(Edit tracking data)

BEGIN

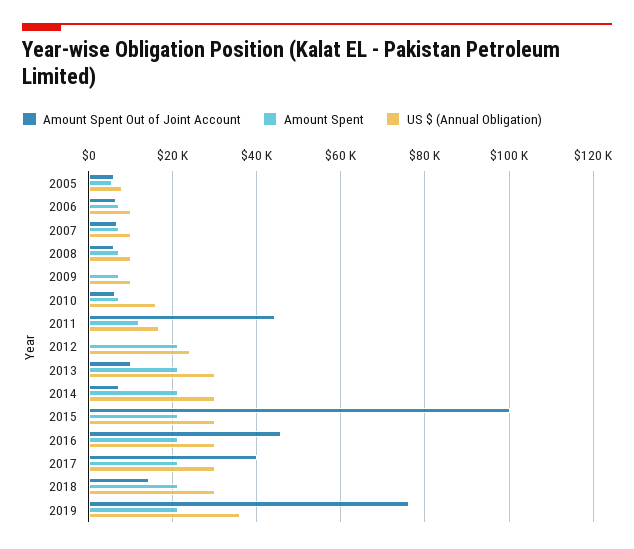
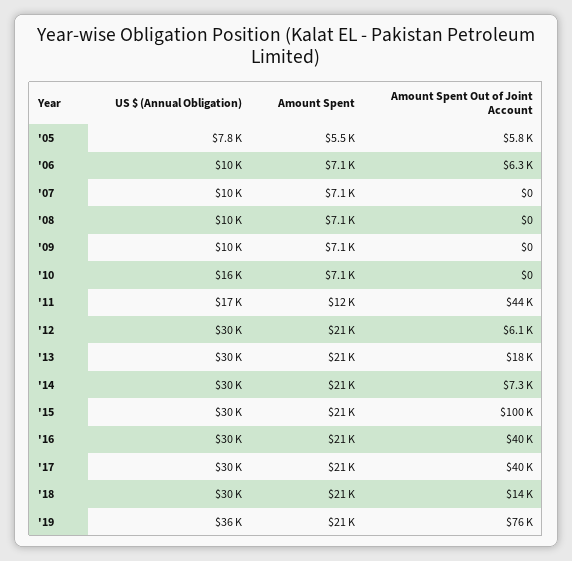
Amount Spent Out of Joint Account, 2007: 6000 -> 0
Amount Spent Out of Joint Account, 2008: 6000 -> 0
Amount Spent Out of Joint Account, 2010: 6000 -> 0
Amount Spent Out of Joint Account, 2012: 0 -> 6100
US $ (Annual Obligation), 2012: 24000 -> 30000
Amount Spent Out of Joint Account, 2013: 10000 -> 18000
Amount Spent Out of Joint Account, 2016: 46000 -> 40000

END

**DIRECTIONS**
Wherever the string "Spent" occurs in the records above, copy that line.

**ANSWER AREA**
Amount Spent Out of Joint Account, 2007: 6000 -> 0
Amount Spent Out of Joint Account, 2008: 6000 -> 0
Amount Spent Out of Joint Account, 2010: 6000 -> 0
Amount Spent Out of Joint Account, 2012: 0 -> 6100
Amount Spent Out of Joint Account, 2013: 10000 -> 18000
Amount Spent Out of Joint Account, 2016: 46000 -> 40000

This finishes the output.